======== Document text ========
@swag_tiger said in [Coronavirus Outbreak](/post/1451310) said:
I find it annoying that some people say that the disease doesn't have the signs of a deadly one. They fail to realise that lockdown is one of the reasons.
I did some rough numbers on this.
UK/USA have had about 2000 deaths per million people. Data from here:- https://www.worldometers.info/coronavirus/
Australia has a population of about 25 million.
Say we get to 80% vaccinated and everyone who is vaccinated is safe. That leaves 20% of the population as the percentage exposed to COVID.
In that scenario we'd get 10,000 deaths.
The flaws in those numbers are as follows:-
1. The 2000 deaths per million population is over the course of the pandemic and not 1 year.
2. That scenario assumes no deaths for vaccinated people.
3. Getting to 80% may be hard.
More people would die of heart disease and dementia compared to COVID.
========
- **Required tasks**:
**A.** Duplicate the forum post on COVID deaths from "2. That scenario" up to and including "compared to COVID.".
**B.** Answer these about the forum post on COVID deaths:
(i) What is Australia's population, roughly, according to the post?
(ii) What share of people does the scenario assume get vaccinated?
(iii) How many deaths does the scenario come to?
**C.** Resume the forum post on COVID deaths, picking up after its last sentence.
You won't need the listing that comes after this post.
======== Exercise data ========
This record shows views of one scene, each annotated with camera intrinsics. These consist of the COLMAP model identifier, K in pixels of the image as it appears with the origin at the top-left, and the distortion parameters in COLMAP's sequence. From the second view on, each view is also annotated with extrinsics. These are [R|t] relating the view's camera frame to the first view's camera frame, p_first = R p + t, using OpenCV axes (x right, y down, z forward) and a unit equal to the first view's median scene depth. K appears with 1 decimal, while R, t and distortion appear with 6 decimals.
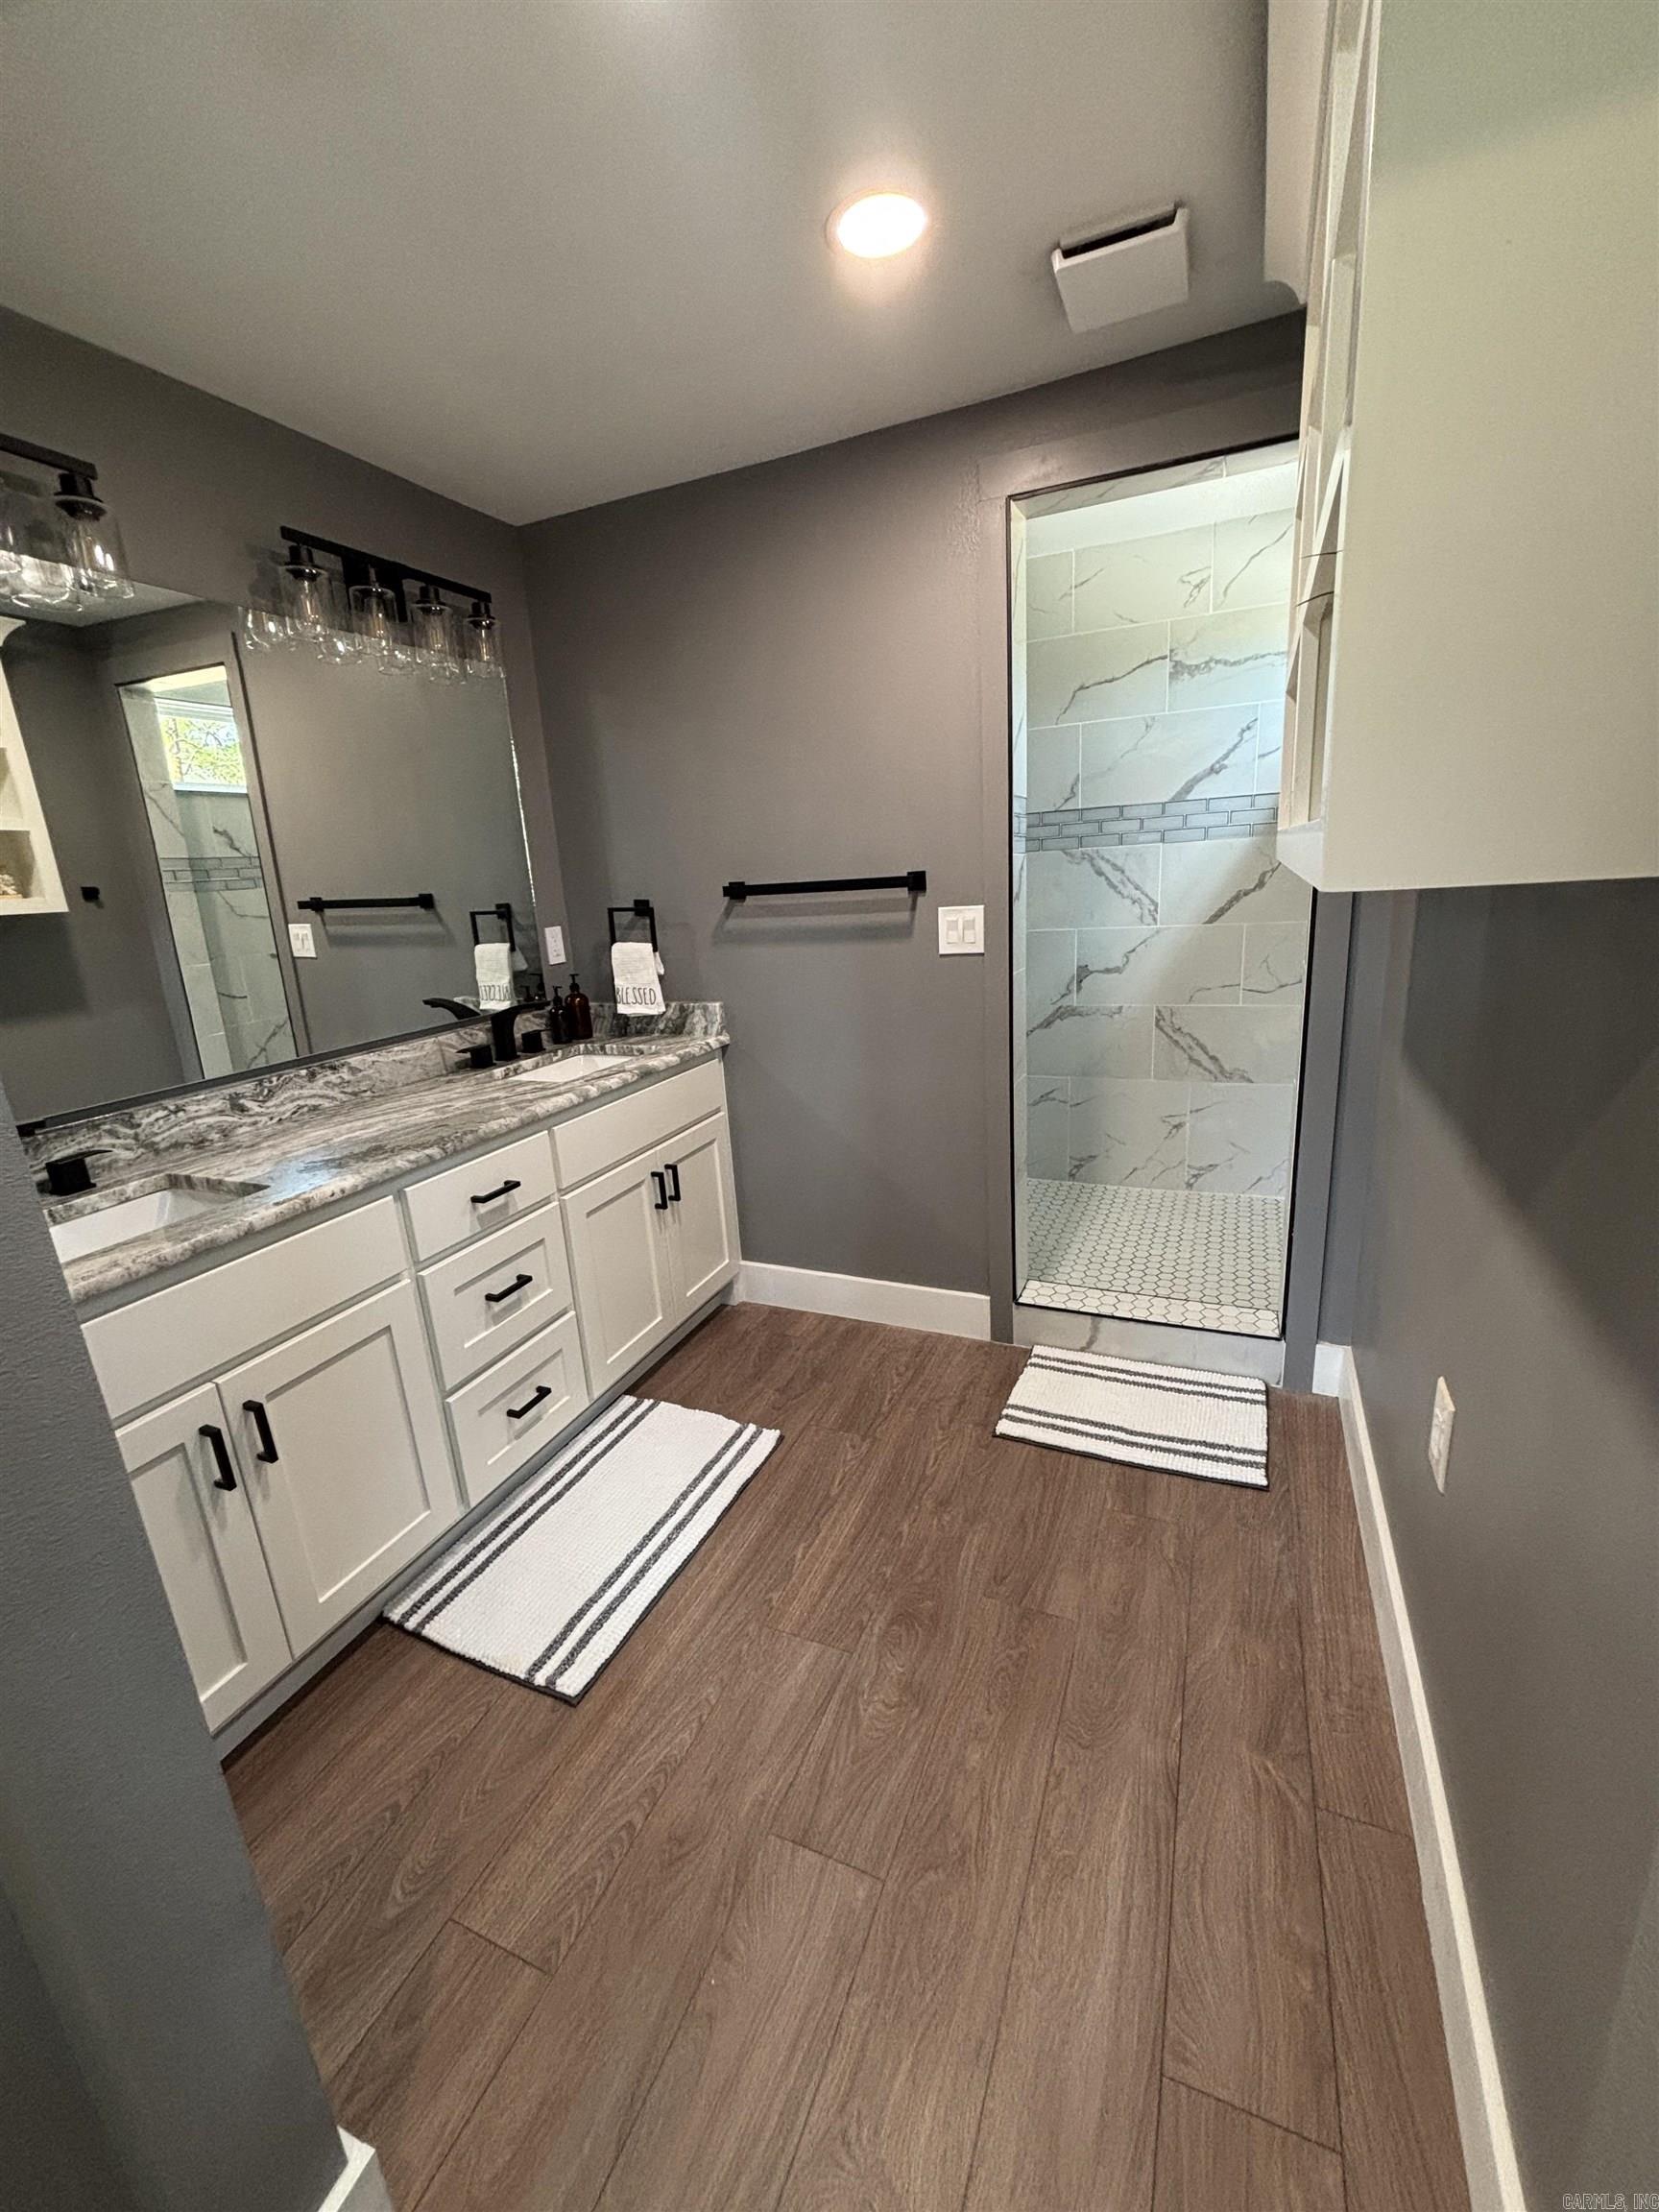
========
- **Answers for this exercise**:
**A.**
2. That scenario assumes no deaths for vaccinated people.
3. Getting to 80% may be hard.
More people would die of heart disease and dementia compared to COVID.

**B.**
(i) About 25 million.
(ii) 80%.
(iii) 10,000.

**C.**
Lower vaccination rates would chance the picture completely. If we were completely unvaccinated you are looking at 50 000 deaths which would be our biggest killer by far.
Happy for anyone to come up with rougher figures or point our anything I missed.
The way I view it though is if we can somehow get people vaccinated this isn't a big issue. The unvaccinated will also develop COVID and then develop immunity so deaths should decrease over time.
If people don't get vaccinated this would be a catastrophe. People are getting vaccinated though. From yesterdays figures I get a figure of 56% first dose protected in NSW. If we get to 80% by end of this lockdown and people follow through I think we can basically beat this.